We currently have two areas of active investigation in our lab: liver cancer genomics and fatty liver disease.
In an effort to improve selection criteria for liver transplantation in patients with
hepatocellular carcinoma (“HCC”, the most common type of primary liver cancer), we are studying micro RNA (miRNA) expression profiles in liver transplant patients with HCC whose cancer recurred after transplant versus those who did not have recurrent disease. Our primary goal is to define a miRNA “signature” that can predict recurrence so that we may more precisely choose which patients would benefit most from transplantation based on their own tumor biology. This personalized medicine approach also promises to help us better direct specific therapies against HCC, such as resection, ablation, chemotherapy, or radiation, depending on tumor biology characteristics. We employ various bioinformatics and systems biology techniques to appropriately analyze the vast amounts of data generated in our experiments.

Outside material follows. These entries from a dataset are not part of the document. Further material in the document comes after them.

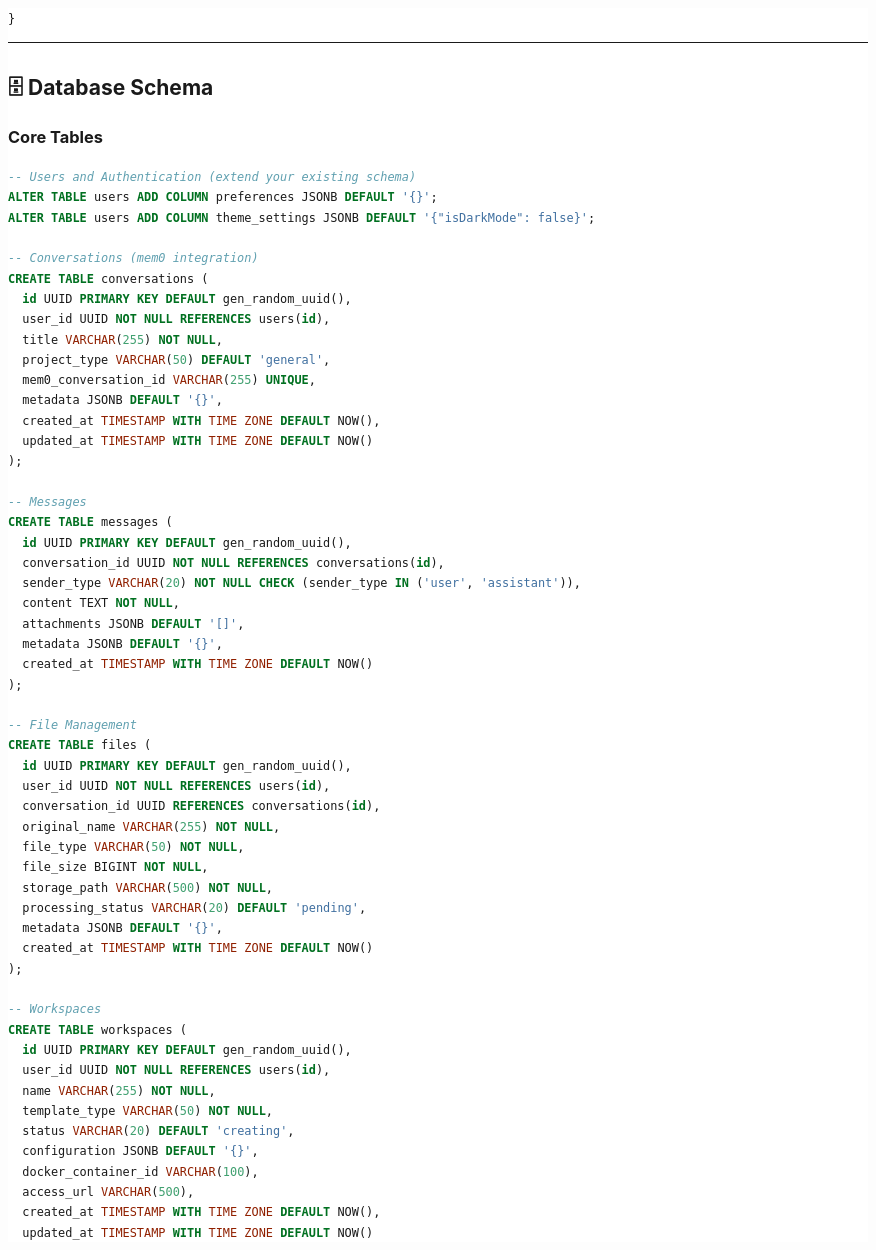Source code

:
 ```typescript
}
```

---

## 🗄️ Database Schema

### Core Tables
```sql
-- Users and Authentication (extend your existing schema)
ALTER TABLE users ADD COLUMN preferences JSONB DEFAULT '{}';
ALTER TABLE users ADD COLUMN theme_settings JSONB DEFAULT '{"isDarkMode": false}';

-- Conversations (mem0 integration)
CREATE TABLE conversations (
  id UUID PRIMARY KEY DEFAULT gen_random_uuid(),
  user_id UUID NOT NULL REFERENCES users(id),
  title VARCHAR(255) NOT NULL,
  project_type VARCHAR(50) DEFAULT 'general',
  mem0_conversation_id VARCHAR(255) UNIQUE,
  metadata JSONB DEFAULT '{}',
  created_at TIMESTAMP WITH TIME ZONE DEFAULT NOW(),
  updated_at TIMESTAMP WITH TIME ZONE DEFAULT NOW()
);

-- Messages
CREATE TABLE messages (
  id UUID PRIMARY KEY DEFAULT gen_random_uuid(),
  conversation_id UUID NOT NULL REFERENCES conversations(id),
  sender_type VARCHAR(20) NOT NULL CHECK (sender_type IN ('user', 'assistant')),
  content TEXT NOT NULL,
  attachments JSONB DEFAULT '[]',
  metadata JSONB DEFAULT '{}',
  created_at TIMESTAMP WITH TIME ZONE DEFAULT NOW()
);

-- File Management
CREATE TABLE files (
  id UUID PRIMARY KEY DEFAULT gen_random_uuid(),
  user_id UUID NOT NULL REFERENCES users(id),
  conversation_id UUID REFERENCES conversations(id),
  original_name VARCHAR(255) NOT NULL,
  file_type VARCHAR(50) NOT NULL,
  file_size BIGINT NOT NULL,
  storage_path VARCHAR(500) NOT NULL,
  processing_status VARCHAR(20) DEFAULT 'pending',
  metadata JSONB DEFAULT '{}',
  created_at TIMESTAMP WITH TIME ZONE DEFAULT NOW()
);

-- Workspaces
CREATE TABLE workspaces (
  id UUID PRIMARY KEY DEFAULT gen_random_uuid(),
  user_id UUID NOT NULL REFERENCES users(id),
  name VARCHAR(255) NOT NULL,
  template_type VARCHAR(50) NOT NULL,
  status VARCHAR(20) DEFAULT 'creating',
  configuration JSONB DEFAULT '{}',
  docker_container_id VARCHAR(100),
  access_url VARCHAR(500),
  created_at TIMESTAMP WITH TIME ZONE DEFAULT NOW(),
  updated_at TIMESTAMP WITH TIME ZONE DEFAULT NOW()
```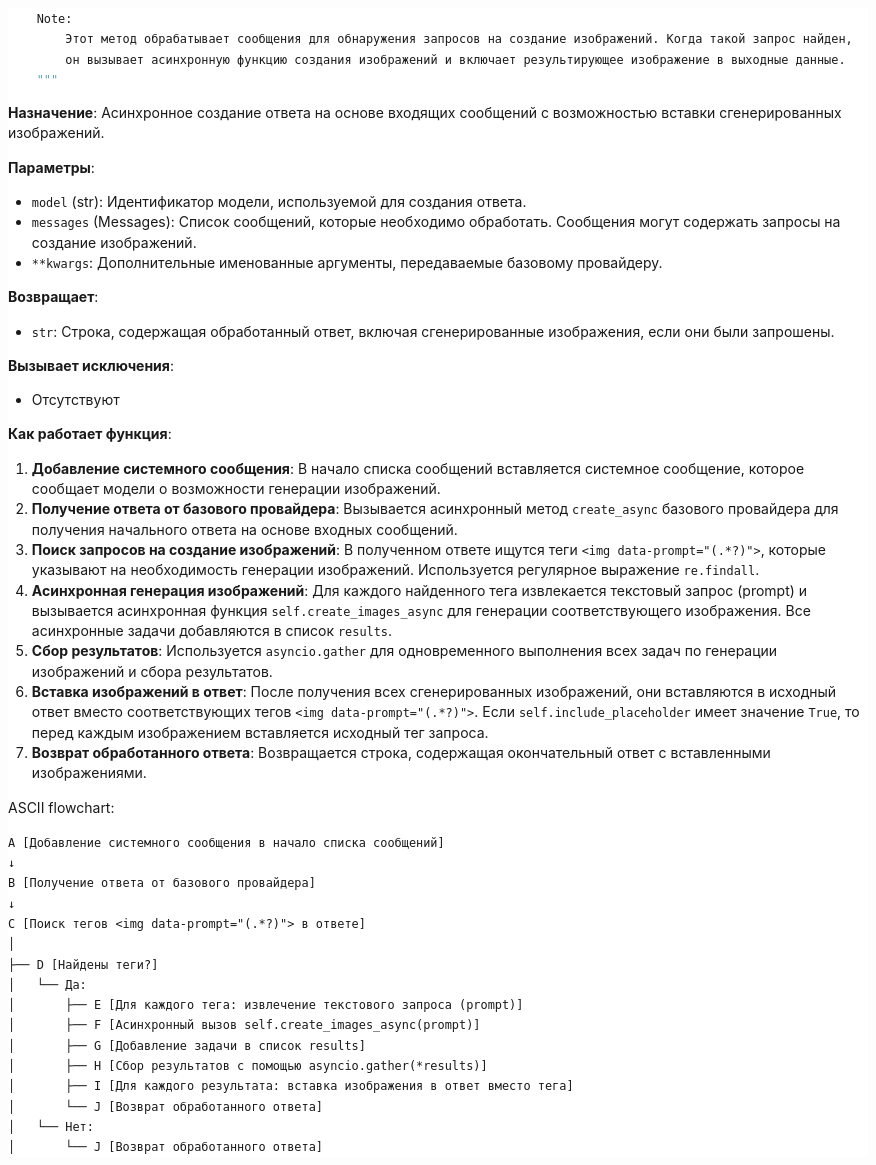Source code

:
 ```python
    Note:
        Этот метод обрабатывает сообщения для обнаружения запросов на создание изображений. Когда такой запрос найден,
        он вызывает асинхронную функцию создания изображений и включает результирующее изображение в выходные данные.
    """
```

**Назначение**: Асинхронное создание ответа на основе входящих сообщений с возможностью вставки сгенерированных изображений.

**Параметры**:

- `model` (str): Идентификатор модели, используемой для создания ответа.
- `messages` (Messages): Список сообщений, которые необходимо обработать. Сообщения могут содержать запросы на создание изображений.
- `**kwargs`: Дополнительные именованные аргументы, передаваемые базовому провайдеру.

**Возвращает**:

- `str`: Строка, содержащая обработанный ответ, включая сгенерированные изображения, если они были запрошены.

**Вызывает исключения**:

- Отсутствуют

**Как работает функция**:

1.  **Добавление системного сообщения**: В начало списка сообщений вставляется системное сообщение, которое сообщает модели о возможности генерации изображений.
2.  **Получение ответа от базового провайдера**: Вызывается асинхронный метод `create_async` базового провайдера для получения начального ответа на основе входных сообщений.
3.  **Поиск запросов на создание изображений**: В полученном ответе ищутся теги `<img data-prompt="(.*?)">`, которые указывают на необходимость генерации изображений. Используется регулярное выражение `re.findall`.
4.  **Асинхронная генерация изображений**: Для каждого найденного тега извлекается текстовый запрос (prompt) и вызывается асинхронная функция `self.create_images_async` для генерации соответствующего изображения. Все асинхронные задачи добавляются в список `results`.
5.  **Сбор результатов**: Используется `asyncio.gather` для одновременного выполнения всех задач по генерации изображений и сбора результатов.
6.  **Вставка изображений в ответ**: После получения всех сгенерированных изображений, они вставляются в исходный ответ вместо соответствующих тегов `<img data-prompt="(.*?)">`. Если `self.include_placeholder` имеет значение `True`, то перед каждым изображением вставляется исходный тег запроса.
7.  **Возврат обработанного ответа**: Возвращается строка, содержащая окончательный ответ с вставленными изображениями.

ASCII flowchart:

```
A [Добавление системного сообщения в начало списка сообщений]
↓
B [Получение ответа от базового провайдера]
↓
C [Поиск тегов <img data-prompt="(.*?)"> в ответе]
│
├── D [Найдены теги?]
│   └── Да:
│       ├── E [Для каждого тега: извлечение текстового запроса (prompt)]
│       ├── F [Асинхронный вызов self.create_images_async(prompt)]
│       ├── G [Добавление задачи в список results]
│       ├── H [Сбор результатов с помощью asyncio.gather(*results)]
│       ├── I [Для каждого результата: вставка изображения в ответ вместо тега]
│       └── J [Возврат обработанного ответа]
│   └── Нет:
│       └── J [Возврат обработанного ответа]
```
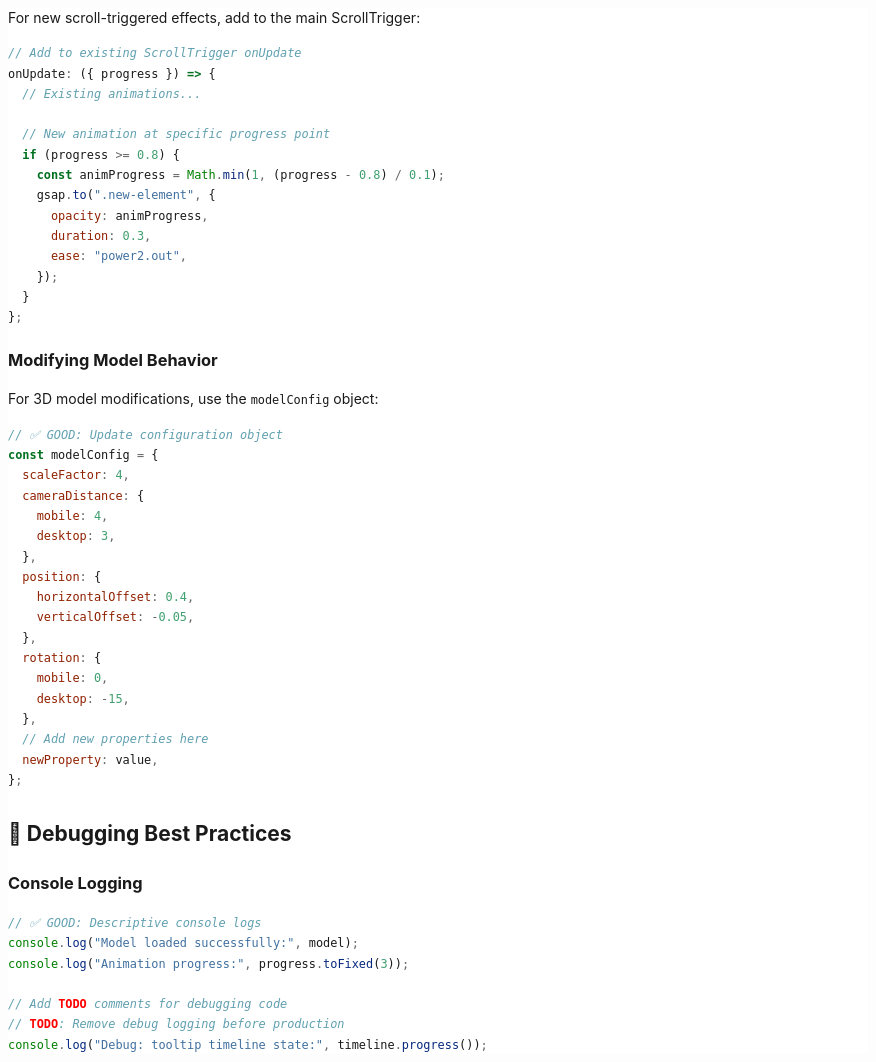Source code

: For new scroll-triggered effects, add to the main ScrollTrigger:

```javascript
// Add to existing ScrollTrigger onUpdate
onUpdate: ({ progress }) => {
  // Existing animations...

  // New animation at specific progress point
  if (progress >= 0.8) {
    const animProgress = Math.min(1, (progress - 0.8) / 0.1);
    gsap.to(".new-element", {
      opacity: animProgress,
      duration: 0.3,
      ease: "power2.out",
    });
  }
};
```

### Modifying Model Behavior

For 3D model modifications, use the `modelConfig` object:

```javascript
// ✅ GOOD: Update configuration object
const modelConfig = {
  scaleFactor: 4,
  cameraDistance: {
    mobile: 4,
    desktop: 3,
  },
  position: {
    horizontalOffset: 0.4,
    verticalOffset: -0.05,
  },
  rotation: {
    mobile: 0,
    desktop: -15,
  },
  // Add new properties here
  newProperty: value,
};
```

## 🐛 Debugging Best Practices

### Console Logging

```javascript
// ✅ GOOD: Descriptive console logs
console.log("Model loaded successfully:", model);
console.log("Animation progress:", progress.toFixed(3));

// Add TODO comments for debugging code
// TODO: Remove debug logging before production
console.log("Debug: tooltip timeline state:", timeline.progress());
```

Our second focus is the development of a technology to noninvasively measure the amount of fat (or “steatosis“) in the liver. Termed “Ultrasonographic Hepatic Steatography“, our method employs advanced elastography techniques to not only measure liver stiffness (correlating to the degree of fibrosis) but also liver viscosity (correlating to the degree of steatosis). Such a method would have widespread clinical utility in the assessment of potential liver donors for transplantation as well as routine monitoring of patients suffering from the metabolic syndrome, fatty liver disease, and nonalcoholic steatohepatitis. It would be a cost effective and logistically facile way to help direct the need for liver biopsy and to gauge the effectiveness of lifestyle modifications or medications in the management of fatty liver disease.